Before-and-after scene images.
::::
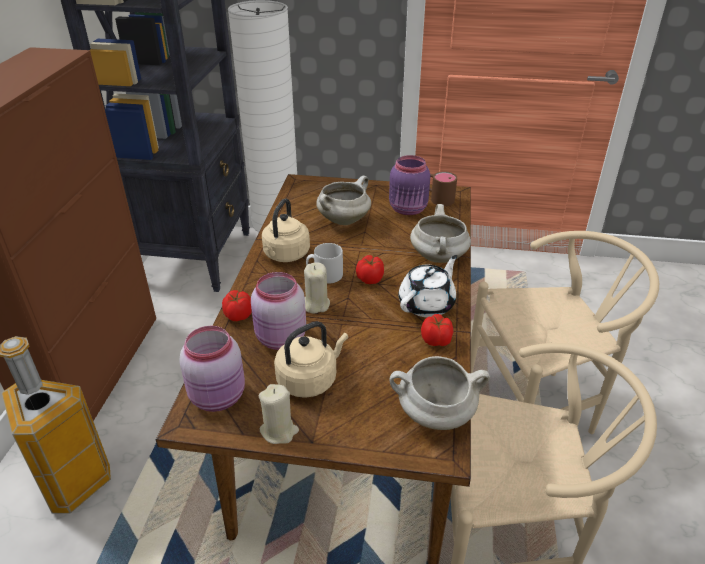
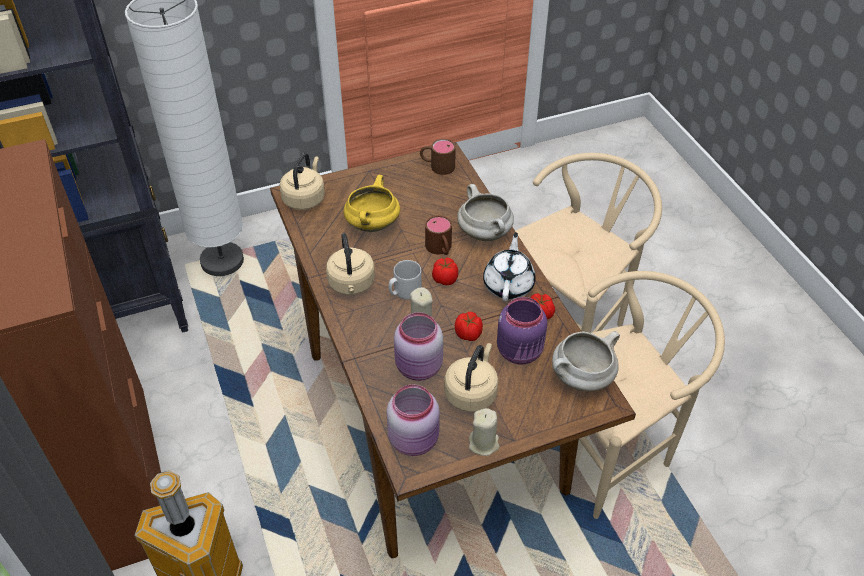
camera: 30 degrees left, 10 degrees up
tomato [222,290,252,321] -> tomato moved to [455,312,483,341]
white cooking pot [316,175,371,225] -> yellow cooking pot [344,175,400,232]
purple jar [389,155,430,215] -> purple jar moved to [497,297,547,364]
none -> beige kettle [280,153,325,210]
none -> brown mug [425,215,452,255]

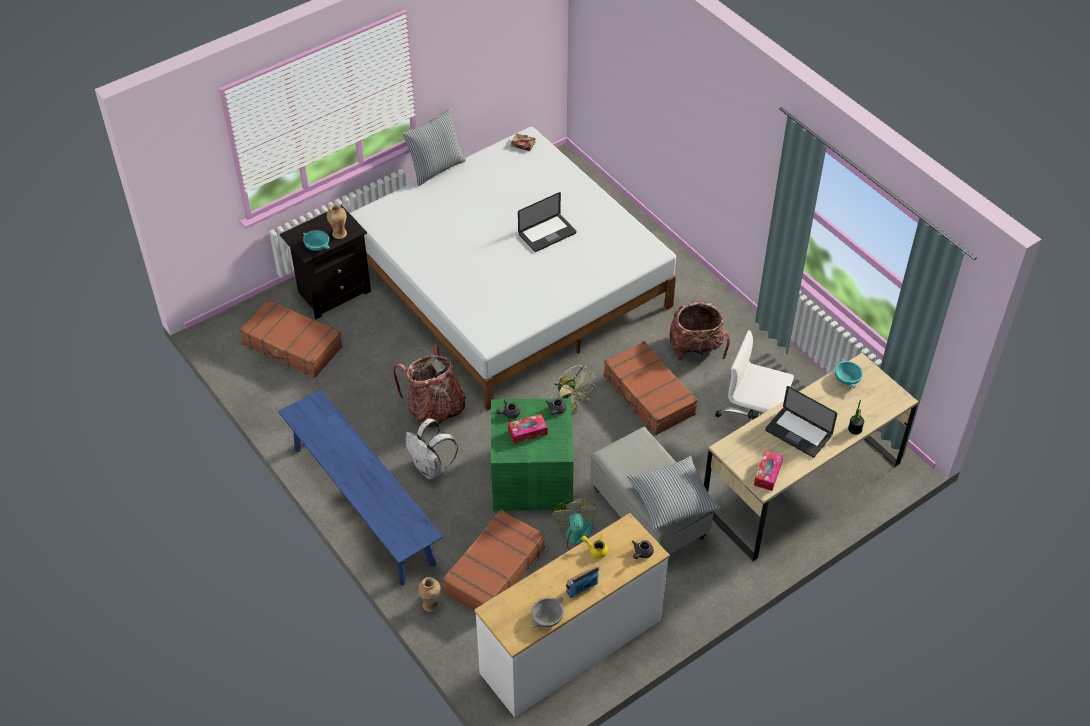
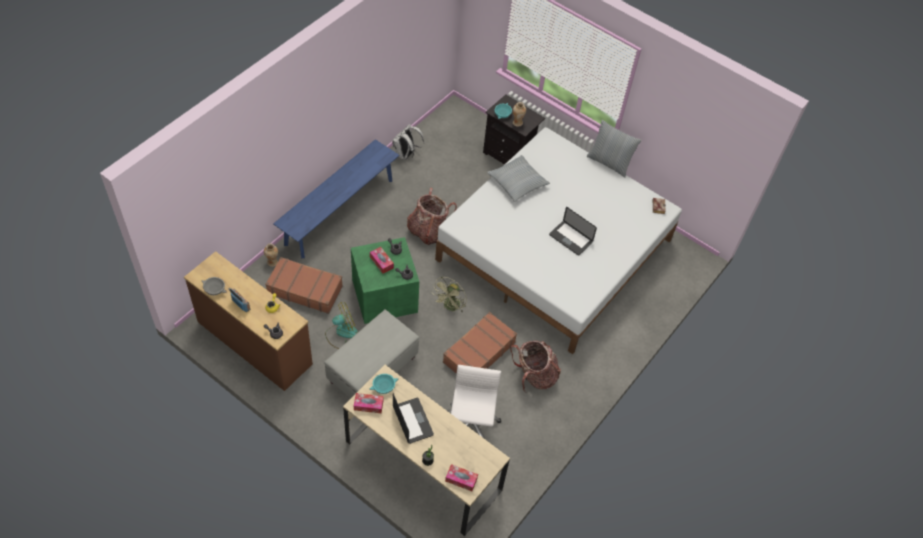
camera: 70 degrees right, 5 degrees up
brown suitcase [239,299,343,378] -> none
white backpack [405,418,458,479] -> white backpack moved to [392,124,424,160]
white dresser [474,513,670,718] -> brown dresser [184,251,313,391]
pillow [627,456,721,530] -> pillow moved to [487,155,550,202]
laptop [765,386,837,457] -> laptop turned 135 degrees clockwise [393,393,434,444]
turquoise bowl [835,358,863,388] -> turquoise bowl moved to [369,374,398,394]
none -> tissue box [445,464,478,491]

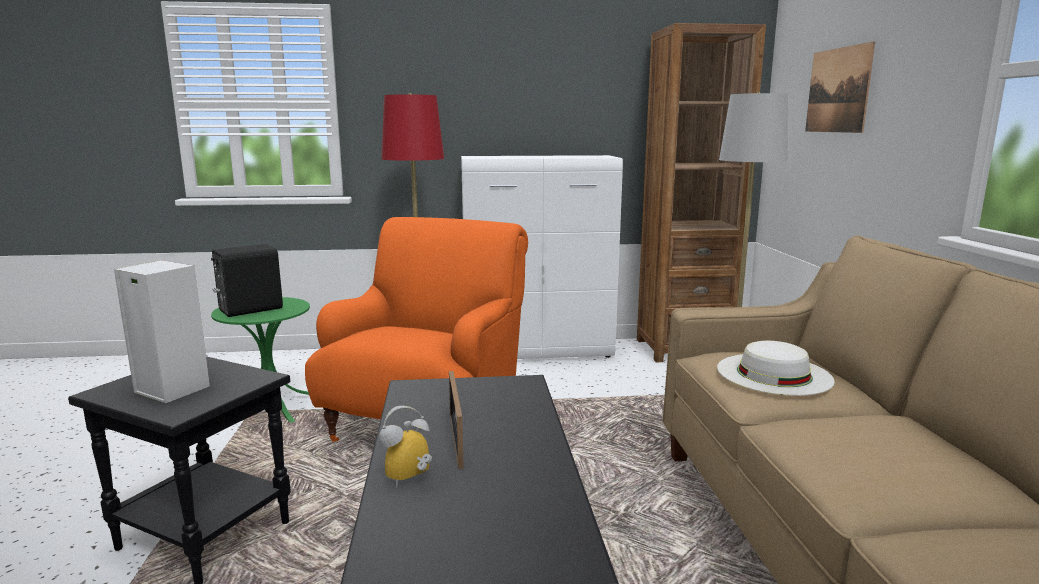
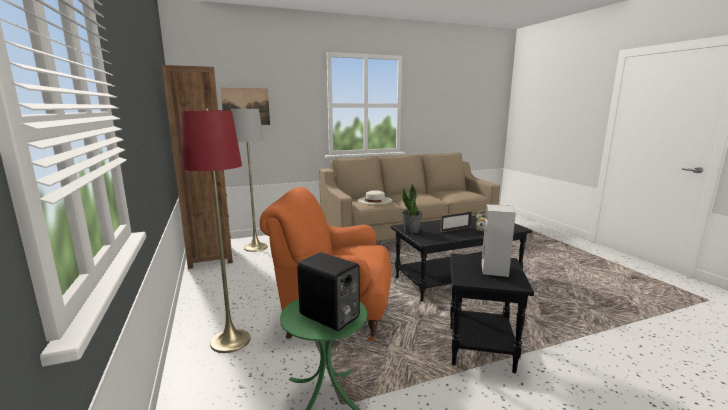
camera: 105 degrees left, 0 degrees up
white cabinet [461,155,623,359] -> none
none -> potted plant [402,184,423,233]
::::
WHAT TO DO. In the records above, return precisely the line containing "camera: 105 degrees left, 0 degrees up" and each line that comes after it, up to the final one.

RESPONSE TO THE TASK.
camera: 105 degrees left, 0 degrees up
white cabinet [461,155,623,359] -> none
none -> potted plant [402,184,423,233]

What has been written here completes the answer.